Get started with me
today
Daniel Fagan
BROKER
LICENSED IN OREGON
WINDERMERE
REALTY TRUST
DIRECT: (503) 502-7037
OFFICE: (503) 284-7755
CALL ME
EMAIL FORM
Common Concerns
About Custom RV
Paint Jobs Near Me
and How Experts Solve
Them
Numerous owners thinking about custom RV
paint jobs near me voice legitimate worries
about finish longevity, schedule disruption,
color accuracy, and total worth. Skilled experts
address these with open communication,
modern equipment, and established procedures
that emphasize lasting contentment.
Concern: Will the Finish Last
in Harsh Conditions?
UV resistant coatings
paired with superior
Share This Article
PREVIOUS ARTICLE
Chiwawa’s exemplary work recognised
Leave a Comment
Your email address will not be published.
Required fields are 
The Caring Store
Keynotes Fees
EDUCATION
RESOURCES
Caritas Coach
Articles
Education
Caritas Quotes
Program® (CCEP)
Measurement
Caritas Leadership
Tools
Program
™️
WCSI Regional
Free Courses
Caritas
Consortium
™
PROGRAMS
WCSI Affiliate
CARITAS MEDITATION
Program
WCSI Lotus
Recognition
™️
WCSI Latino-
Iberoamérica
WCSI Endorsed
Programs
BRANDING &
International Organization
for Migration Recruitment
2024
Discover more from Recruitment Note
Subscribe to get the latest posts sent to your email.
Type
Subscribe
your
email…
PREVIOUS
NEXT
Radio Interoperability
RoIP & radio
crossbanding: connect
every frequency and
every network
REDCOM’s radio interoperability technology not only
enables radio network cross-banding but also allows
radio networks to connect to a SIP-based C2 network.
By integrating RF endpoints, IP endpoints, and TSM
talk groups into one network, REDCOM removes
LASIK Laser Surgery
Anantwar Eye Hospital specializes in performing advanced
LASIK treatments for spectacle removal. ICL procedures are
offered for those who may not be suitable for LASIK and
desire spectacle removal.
--------------------------------------------------
→ **Task to carry out**
Return every line of the material in which the word "with" is found.

→ **Answer section**
Get started with me
address these with open communication,
paired with superior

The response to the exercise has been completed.